**Supplied passage**
The ultimate guide to cloth diapering
The Ultimate Guide to Cloth Diapering
As part of our on-going event series at the newly launched Retykle Studio, we hosted an informative workshop with Petit Tippi Founder Victoria Chuard on how to cloth diaper. More than ever, parents are now searching for sustainable alternatives when it comes to products for their little ones and given the enormous waste created by diapers, making the switch to reusable is a worthwhile effort. Along with Petit Tippi, we pulled together a useful guide on how to succeed at cloth diapering.
We recently spoke with Victoria Chuard, founder of Petit Tippi on the benefits of Cloth Diapering and this is what she said and why she made the choice for her little ones.
“Depending on what statistics you read, a single child can go through as many as 7000 diapers and those diapers take 500 years, if ever, to decompose. Biodegradable disposables are a good alternative, and I am a believer that there is a time and place for all kinds of diapers, but the way waste is treated and disposed of in most places in the world, it either doesn't get the right conditions to decompose or creates harmful gases in the process. So, reusable diapers, even with the extra washing, is still the most environmentally friendly option. Plus, it's also much cuter on the bum!
When I decided I wanted to try cloth diapers for my first child, my primary concern was actually the chemicals in disposable diapers that prevents them from leaking. Disposable diapers have only been around for one generation and no one knows the long term effects yet. When my son was born, we used cloth diapers part-time and even then I was horrified with the amount of trash we were producing with just disposable diapers, not to mention wipes and breast milk bags and all the rest. Cloth diapers are also a big up-front cost, but it pales in comparison to how much you will spend over the 3 years, on average, that your child will be in disposables (the savings are even greater if you have multiple children!). People ask me if they are hot because they look thick, but the truth is they're made of breathable materials so they're going to be a lot cooler and better for the skin than wearing plastic around the bum. The final point that shouldn't be overlooked is that cloth diapers are super cute, and great for photos!”
"A single child can go through as many as 7000 diapers and those diapers take 500 years, if ever, to decompose."
"Cloth diapers are also a big up-front cost, but it pales in comparison to how much you will spend over, on average, 3 years"
Q: How many cloth diapers should you start with?
A: Start with 6-12 to get a feel for what brand or system you like and build up to 24 if washing every 2-3 days, depending on how many you use per day.
Q: You can buy cloth diapers and liners - what’s the difference and do you always need to stick with the same brand?
A: No! You can mix and match disposable liners from different brands.
Q: What materials should I look out for?
A: Micro fleece shells or inserts. These are the fastest absorbing materials but hold the least amount of liquid so would require more frequent changes.
Q: Any materials to avoid for babies with more sensitive skin to wetness?
A: Cotton bamboo and hemp hold more liquid but slower to absorb, they are not as good for babies whose skin is sensitive to wetness.

**Tasks to complete**
1. Rewrite the paragraph of the cloth diapering guide that begins "Depending on what statistics you read" as a short bulleted list that keeps its main facts.
2. In the cloth diapering guide, which materials absorb fastest but hold the least liquid?
3. Please mark each statement as yes or no according to the cloth diapering guide, and quote the words that decide it: (a) The workshop took place at Retykle Studio. (b) Cloth diapers have a low up-front cost. (c) Liners must all come from the same brand.
The data has no connection to the cloth diapering guide.

**Available data**

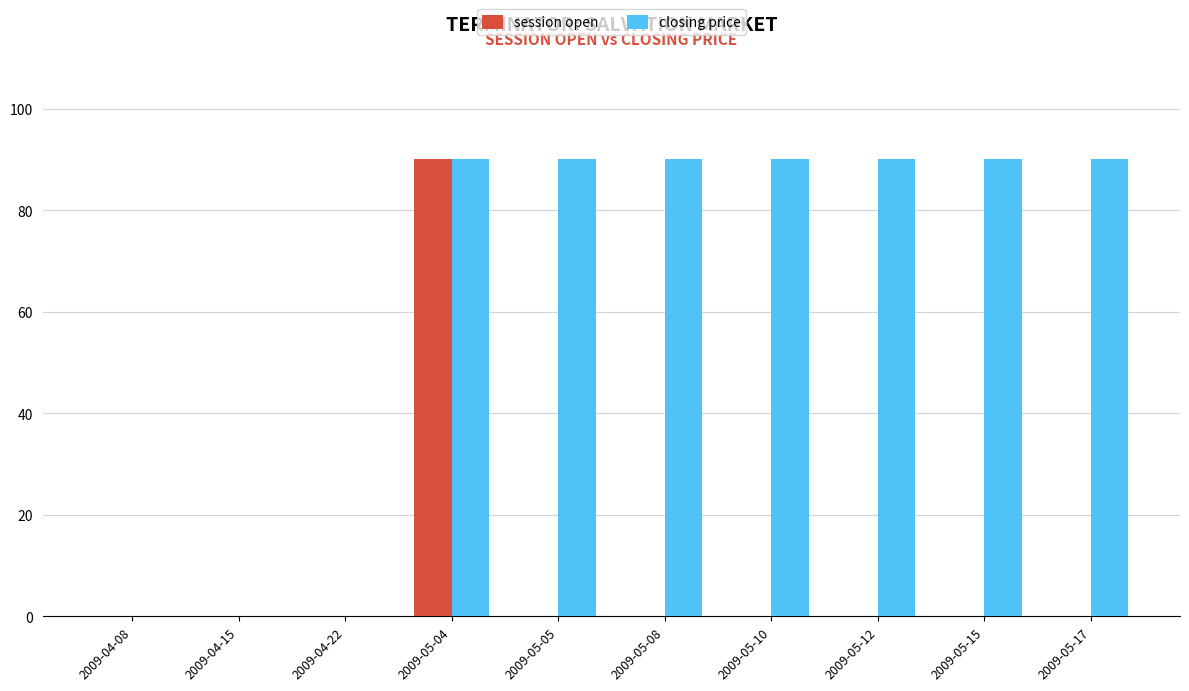

What is the greatest value displayed?

90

**Your responses**
1.
- A single child can use as many as 7000 diapers, which take 500 years, if ever, to decompose.
- Biodegradable disposables are a good alternative, and there is a time and place for all kinds of diapers.
- In most places, though, waste either lacks the right conditions to decompose or gives off harmful gases as it breaks down.
- Even with the extra washing, reusable diapers remain the most environmentally friendly option.
- They are also cuter on the bum.

2. Micro fleece shells or inserts.

3.
(a) Yes: "at the newly launched Retykle Studio"
(b) No: "Cloth diapers are also a big up-front cost"
(c) No: "You can mix and match disposable liners from different brands."